Машина задерживалась. «А куда им спешить, без работы не останутся», — мрачно пошутил врач, прежде чем затушить в песке окурок и направиться к воротам. Под нещадно палившим солнцем уже топтались зеваки, пляжные торговцы, поставив сумки с рапанами, косились на неподвижное тело, на задранные ступни, которые омывали волны, а ты, бормоча что-то на своем загадочном языке, выкладывал в стороне куличик за куличиком…

А завтра мы снова пойдем в парк. Вдоль аллей будут ядовито краснеть маки, а с тополей лететь пух и на блестящих шелковых нитях бут опять свисать зеленые гусеницы. Я возьму тебя на руки, ты цепко, как все малыши, обхватишь мне голову, и будешь щекотать ухо своими непонятными словами, это будет счастьем, но при всей своей мудрости тебе не постичь бездны моего отчаяния…»

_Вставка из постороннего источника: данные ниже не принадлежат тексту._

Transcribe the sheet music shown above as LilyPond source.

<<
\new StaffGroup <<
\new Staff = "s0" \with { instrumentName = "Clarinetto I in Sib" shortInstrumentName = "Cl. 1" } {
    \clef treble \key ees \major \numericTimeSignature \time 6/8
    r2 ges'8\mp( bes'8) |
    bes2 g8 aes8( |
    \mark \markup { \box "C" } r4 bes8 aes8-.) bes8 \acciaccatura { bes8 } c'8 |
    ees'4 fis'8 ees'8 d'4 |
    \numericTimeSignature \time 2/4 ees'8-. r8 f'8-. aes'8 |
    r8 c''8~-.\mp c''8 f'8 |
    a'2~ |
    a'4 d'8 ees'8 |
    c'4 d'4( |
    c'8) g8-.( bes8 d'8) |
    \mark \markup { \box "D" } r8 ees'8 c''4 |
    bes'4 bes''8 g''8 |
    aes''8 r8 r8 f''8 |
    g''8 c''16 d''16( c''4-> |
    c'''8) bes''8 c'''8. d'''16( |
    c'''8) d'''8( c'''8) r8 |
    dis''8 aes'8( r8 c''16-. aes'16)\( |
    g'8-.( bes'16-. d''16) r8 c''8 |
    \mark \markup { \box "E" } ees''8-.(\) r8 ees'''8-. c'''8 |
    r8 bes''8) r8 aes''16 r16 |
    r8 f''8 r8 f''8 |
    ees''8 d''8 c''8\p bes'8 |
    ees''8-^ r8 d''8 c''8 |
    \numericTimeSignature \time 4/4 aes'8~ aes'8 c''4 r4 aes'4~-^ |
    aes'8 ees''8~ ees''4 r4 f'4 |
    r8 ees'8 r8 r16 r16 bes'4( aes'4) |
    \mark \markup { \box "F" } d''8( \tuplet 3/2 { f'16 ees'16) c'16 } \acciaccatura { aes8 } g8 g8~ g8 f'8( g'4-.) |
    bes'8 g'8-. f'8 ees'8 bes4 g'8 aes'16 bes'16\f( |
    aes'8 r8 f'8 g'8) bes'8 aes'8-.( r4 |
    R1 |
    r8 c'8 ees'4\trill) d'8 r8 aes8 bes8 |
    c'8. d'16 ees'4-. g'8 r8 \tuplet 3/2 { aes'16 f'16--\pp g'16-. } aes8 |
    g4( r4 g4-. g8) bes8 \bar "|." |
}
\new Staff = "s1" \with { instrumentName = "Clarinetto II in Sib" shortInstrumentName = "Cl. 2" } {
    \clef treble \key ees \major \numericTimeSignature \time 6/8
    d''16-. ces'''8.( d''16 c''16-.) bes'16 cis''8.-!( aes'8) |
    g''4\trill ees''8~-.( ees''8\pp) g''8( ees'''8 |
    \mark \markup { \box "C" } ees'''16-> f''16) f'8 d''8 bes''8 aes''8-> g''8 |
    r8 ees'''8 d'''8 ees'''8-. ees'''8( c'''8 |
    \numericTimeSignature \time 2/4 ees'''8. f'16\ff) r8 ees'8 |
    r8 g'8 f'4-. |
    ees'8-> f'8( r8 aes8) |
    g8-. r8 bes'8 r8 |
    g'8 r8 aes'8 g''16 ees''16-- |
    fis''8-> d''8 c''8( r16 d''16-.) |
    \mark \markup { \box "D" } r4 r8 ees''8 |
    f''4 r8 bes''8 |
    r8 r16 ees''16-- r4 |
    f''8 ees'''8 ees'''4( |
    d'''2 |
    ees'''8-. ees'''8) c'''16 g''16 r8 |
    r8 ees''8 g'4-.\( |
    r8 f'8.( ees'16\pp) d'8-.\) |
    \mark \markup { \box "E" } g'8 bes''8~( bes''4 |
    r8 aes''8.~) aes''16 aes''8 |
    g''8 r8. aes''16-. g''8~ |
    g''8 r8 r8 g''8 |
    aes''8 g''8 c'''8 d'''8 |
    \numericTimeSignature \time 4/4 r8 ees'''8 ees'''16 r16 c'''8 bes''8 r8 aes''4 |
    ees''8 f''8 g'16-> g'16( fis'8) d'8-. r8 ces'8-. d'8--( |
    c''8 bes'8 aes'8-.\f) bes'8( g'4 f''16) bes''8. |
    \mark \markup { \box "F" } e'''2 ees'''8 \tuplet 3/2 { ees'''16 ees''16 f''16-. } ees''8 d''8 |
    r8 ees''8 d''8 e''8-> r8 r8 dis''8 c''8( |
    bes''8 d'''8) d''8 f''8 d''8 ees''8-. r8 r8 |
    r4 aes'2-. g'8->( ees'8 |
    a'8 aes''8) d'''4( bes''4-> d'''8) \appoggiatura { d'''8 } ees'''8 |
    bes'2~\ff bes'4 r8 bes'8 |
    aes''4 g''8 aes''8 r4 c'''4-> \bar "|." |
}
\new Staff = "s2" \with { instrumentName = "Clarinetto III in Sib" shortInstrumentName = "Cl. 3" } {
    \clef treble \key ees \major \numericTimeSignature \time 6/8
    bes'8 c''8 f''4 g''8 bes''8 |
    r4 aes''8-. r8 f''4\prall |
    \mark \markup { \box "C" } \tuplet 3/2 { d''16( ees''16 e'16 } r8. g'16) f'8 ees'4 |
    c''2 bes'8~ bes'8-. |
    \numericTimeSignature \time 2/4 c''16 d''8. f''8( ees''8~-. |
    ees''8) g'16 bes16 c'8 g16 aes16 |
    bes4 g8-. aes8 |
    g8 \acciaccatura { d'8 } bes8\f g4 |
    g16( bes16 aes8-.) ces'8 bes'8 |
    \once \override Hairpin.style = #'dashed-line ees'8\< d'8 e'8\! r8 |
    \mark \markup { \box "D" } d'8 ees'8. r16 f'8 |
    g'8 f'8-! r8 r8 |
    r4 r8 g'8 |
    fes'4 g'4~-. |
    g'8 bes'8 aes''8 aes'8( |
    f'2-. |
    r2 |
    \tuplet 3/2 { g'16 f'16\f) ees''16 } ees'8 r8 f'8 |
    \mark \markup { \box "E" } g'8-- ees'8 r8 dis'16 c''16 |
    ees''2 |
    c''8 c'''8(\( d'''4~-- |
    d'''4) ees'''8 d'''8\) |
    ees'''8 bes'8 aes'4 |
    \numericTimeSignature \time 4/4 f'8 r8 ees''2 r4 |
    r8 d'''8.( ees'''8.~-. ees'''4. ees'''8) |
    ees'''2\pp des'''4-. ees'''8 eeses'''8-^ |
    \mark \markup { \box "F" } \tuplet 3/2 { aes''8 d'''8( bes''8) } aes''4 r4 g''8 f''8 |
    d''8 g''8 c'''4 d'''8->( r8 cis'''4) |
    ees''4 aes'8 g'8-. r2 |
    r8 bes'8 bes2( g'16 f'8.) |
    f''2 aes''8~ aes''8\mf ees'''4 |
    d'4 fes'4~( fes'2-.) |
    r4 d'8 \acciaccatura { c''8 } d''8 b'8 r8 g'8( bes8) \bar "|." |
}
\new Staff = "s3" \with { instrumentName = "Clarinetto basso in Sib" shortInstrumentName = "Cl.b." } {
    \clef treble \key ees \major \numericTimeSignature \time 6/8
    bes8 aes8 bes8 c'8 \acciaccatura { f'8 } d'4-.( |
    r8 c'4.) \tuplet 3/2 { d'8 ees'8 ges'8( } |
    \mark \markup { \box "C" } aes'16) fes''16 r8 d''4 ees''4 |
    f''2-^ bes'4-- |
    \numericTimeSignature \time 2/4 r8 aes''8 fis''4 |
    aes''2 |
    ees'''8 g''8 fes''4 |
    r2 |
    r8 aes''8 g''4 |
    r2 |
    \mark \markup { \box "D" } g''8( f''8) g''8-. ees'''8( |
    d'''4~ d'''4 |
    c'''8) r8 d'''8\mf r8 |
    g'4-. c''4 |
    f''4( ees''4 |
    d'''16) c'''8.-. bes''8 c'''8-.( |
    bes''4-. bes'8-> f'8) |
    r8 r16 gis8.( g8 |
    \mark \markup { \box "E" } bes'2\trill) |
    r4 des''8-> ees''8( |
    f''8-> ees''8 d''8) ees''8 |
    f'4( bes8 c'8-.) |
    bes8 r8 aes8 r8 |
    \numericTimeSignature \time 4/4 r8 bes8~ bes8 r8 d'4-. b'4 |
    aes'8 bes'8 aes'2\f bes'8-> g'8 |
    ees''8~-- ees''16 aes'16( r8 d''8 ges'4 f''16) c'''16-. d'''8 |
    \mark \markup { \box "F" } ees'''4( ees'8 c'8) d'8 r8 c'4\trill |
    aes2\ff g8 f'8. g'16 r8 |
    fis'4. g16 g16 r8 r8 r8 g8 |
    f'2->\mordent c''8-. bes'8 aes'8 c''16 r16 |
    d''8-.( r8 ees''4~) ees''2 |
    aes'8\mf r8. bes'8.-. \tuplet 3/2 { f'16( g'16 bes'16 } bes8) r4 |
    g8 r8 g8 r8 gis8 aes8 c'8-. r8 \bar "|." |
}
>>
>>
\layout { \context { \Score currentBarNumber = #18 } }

Гребенча-старший пропал в одночасье. Говорили, завербовался в тайгу мыть золото, ходили также слухи, что в цыганском таборе он пляшет голым с прирученным медведем, и у него две жены. Но Саша Гребенча не верил. Он знал, что отец давно на небесах, откуда наблюдает за его бессмысленной маетой, оберегая от стерегущих опасностей и подавая во сне нужные советы. Работал Саша, кем придется — кочегаром, грузчиком, случалось, преподавал историю раннего барокко, или читал лекции о кулинарном искусстве. Его везде принимали, но общего языка он не находил нигде. Его все с интересом слушали, но никто не понимал, потому что говорил он всегда самим собой. Сашу Гребенча это мало волновало, к чужому мнению он вообще был равнодушен, а на вопрос, чем занимается, обычно отвечал, что ничем, кроме того, что живет, потому что все остальное не стоит и выеденного яйца.